Re: [pcre-dev] regexp does not work , but does work on other…

Top Page
Delete this message
Author: Meir Yanovich
Date:  
To: pcre-dev
Subject: Re: [pcre-dev] regexp does not work , but does work on others
ok ignore my question , i was reading again the doc's and i can see
that the first element is the
matched string and the rest are the substrings
Thanks

On Mon, Sep 22, 2008 at 11:28 PM, Meir Yanovich <meiry242@???> wrote:
> thanks for the reply one more question
> when i  run the code i allways getting 2 subgroups when i expect to
> get only one
> the "link" (index.html)
> if i add this code ( and modify my abit) .
> #include <stdio.h>  //meat and potatoes
> #include <string.h>
> #include <pcre.h>
> #define OVECCOUNT 30    /* should be a multiple of 3 */
> int main(int argc, char* argv[])
> {
> pcre *re;
> const char *error;
> int erroffset;
> int ovector[OVECCOUNT];
> int rc;

>
> char *regex = "<a[^>]+href\\s*=\\s*[\"']?([^\"'> ]+)";
> char *data  = "<a href=\"index.html\">PCRE index page</a>";
> re = pcre_compile(
>                regex,   /* the pattern */
>                0,   /* default options */
>                &error,   /* for error message */
>                &erroffset,        /* for error offset */
>                NULL);             /* use default character table */
> if (! re)
> {
>    fprintf(stderr, "PCRE compilation failed at expression offset %d:
> %s\n", erroffset, error);
>    return 1;
> }

>
>
> rc = pcre_exec(
>                re,             /* the compiled pattern */
>                NULL,       /* no extra data - we didn't study the pattern */
>                data,    /* the subject string */
>                strlen(data),   /* the length of the subject */
>                0,              /* start at offset 0 in the subject */
>                0,             /* default options */
>                ovector,       /* output vector for substring information */
>                OVECCOUNT);    /* number of elements in the output
> vector */
> if (rc < 0)

EXERCISE SET.
1. In the PCRE message, what does the author say the first element of the result is, having reread the documentation?
2. List every argument passed to the pcre_exec call in the PCRE message, in order.
3. Resume the PCRE message after its final line, "if (rc < 0)".

EXTRACTED INFORMATION.
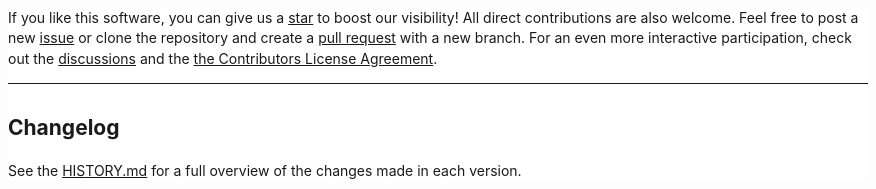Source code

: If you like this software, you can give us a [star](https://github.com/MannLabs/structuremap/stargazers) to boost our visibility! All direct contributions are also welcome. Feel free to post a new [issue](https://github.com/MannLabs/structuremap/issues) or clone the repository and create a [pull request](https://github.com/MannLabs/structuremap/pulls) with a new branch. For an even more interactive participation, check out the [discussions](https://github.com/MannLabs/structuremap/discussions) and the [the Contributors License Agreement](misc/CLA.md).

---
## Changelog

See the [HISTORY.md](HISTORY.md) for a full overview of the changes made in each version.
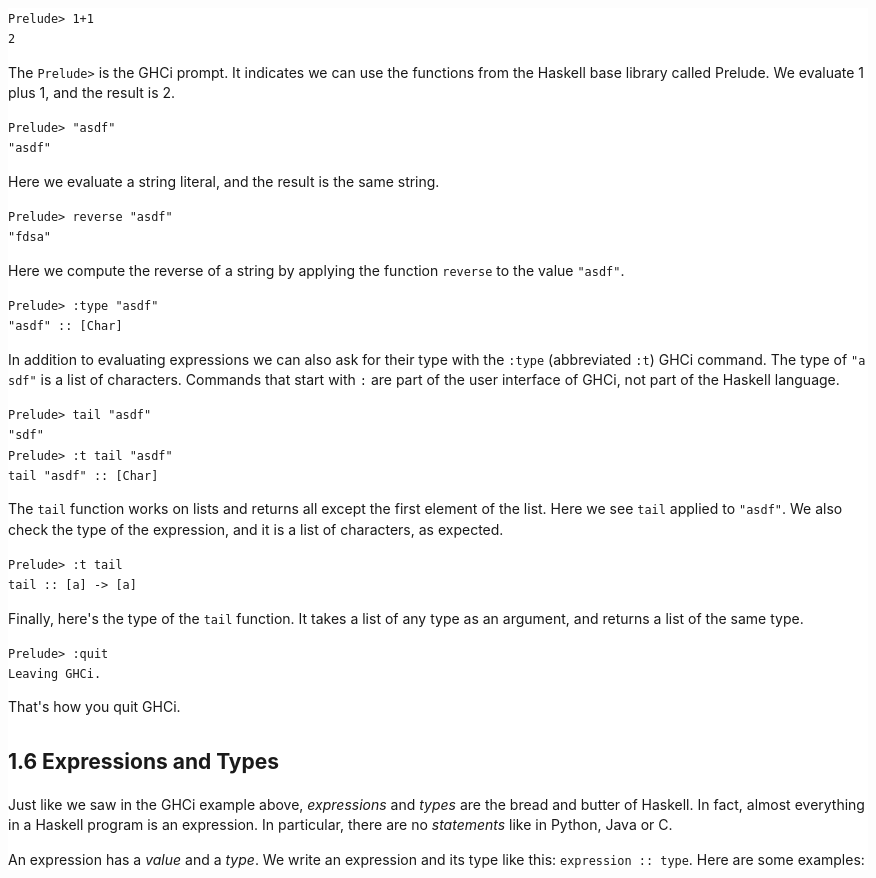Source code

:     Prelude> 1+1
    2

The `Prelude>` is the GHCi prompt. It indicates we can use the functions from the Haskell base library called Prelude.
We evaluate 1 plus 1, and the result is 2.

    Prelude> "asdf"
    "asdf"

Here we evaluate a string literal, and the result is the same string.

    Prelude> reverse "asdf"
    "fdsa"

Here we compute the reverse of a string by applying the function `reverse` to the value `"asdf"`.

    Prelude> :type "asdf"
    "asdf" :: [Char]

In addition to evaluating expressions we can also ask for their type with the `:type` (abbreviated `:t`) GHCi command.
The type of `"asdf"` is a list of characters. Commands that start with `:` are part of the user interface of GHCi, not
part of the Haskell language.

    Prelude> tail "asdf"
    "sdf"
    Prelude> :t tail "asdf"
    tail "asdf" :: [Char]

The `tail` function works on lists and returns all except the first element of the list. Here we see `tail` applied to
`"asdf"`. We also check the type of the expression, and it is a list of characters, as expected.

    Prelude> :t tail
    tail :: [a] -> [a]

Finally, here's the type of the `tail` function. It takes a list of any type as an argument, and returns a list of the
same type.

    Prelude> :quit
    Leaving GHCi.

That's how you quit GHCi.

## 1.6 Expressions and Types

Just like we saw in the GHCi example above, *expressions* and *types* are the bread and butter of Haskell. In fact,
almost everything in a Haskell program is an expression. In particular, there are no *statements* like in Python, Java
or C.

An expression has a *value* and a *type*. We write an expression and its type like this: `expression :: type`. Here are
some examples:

==

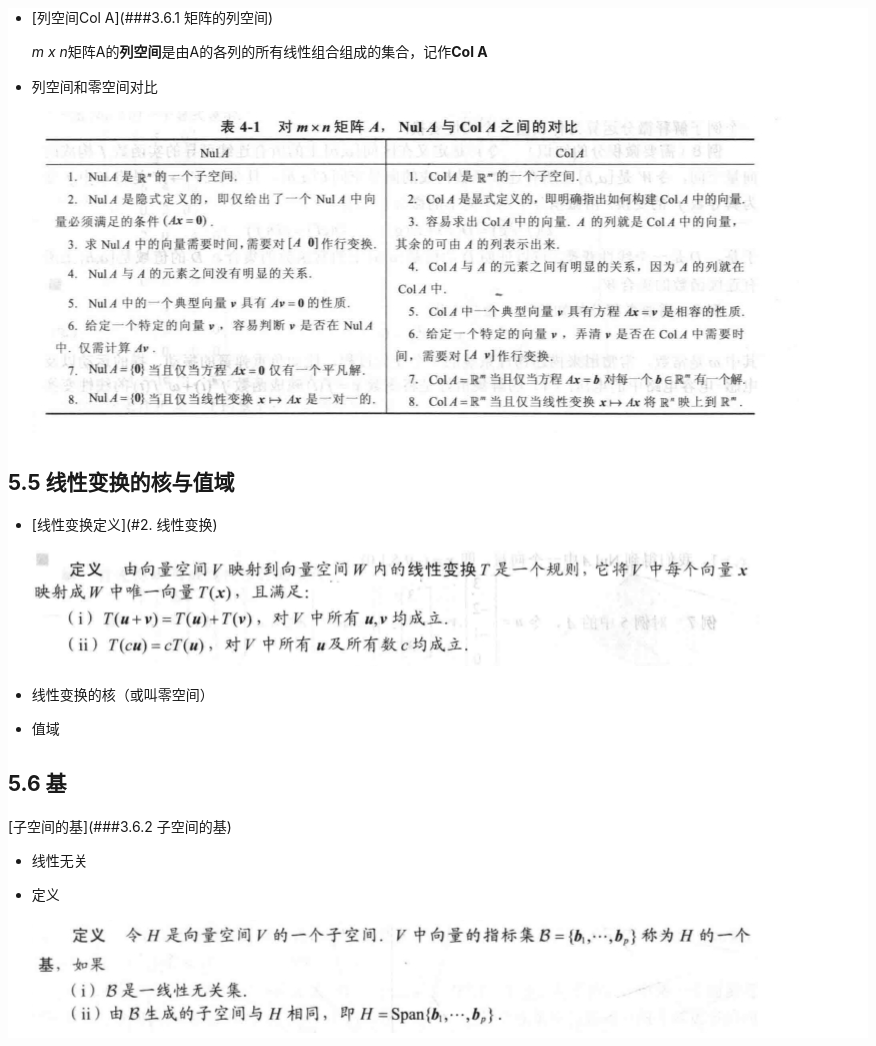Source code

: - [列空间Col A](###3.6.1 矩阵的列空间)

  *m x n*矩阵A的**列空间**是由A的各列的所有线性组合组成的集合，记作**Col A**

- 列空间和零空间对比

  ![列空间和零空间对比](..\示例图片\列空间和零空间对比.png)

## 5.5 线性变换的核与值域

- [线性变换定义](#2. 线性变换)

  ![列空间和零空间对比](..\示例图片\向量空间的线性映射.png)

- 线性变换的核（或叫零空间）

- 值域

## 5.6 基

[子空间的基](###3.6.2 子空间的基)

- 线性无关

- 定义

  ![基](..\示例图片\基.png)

PER-TASK OUTPUTS.
1. The first element is the matched string, and the rest are the substrings.

2. re, NULL, data, strlen(data), 0, 0, ovector, OVECCOUNT

3.
> {
>    switch(rc)
>    {
>        case PCRE_ERROR_NOMATCH:
>        printf("No match found in text\n");
>        break;
>    /*
>        More cases defined...
>    */
>        default:
>        printf("Match error %d\n", rc);
>        break;
>         return 1;
>    }
> }
> const char **stringlist;
> int i;
>  int result_match = pcre_get_substring_list(data, ovector, rc, &stringlist);
>  if (result_match < 0)
>    printf("get substring list failed %d\n", result_match);
>  else
>    {
>    for (i = 0; i < rc; i++)
>      printf("%2dL %s\n", i, stringlist[i]);
>    if (stringlist[i] != NULL)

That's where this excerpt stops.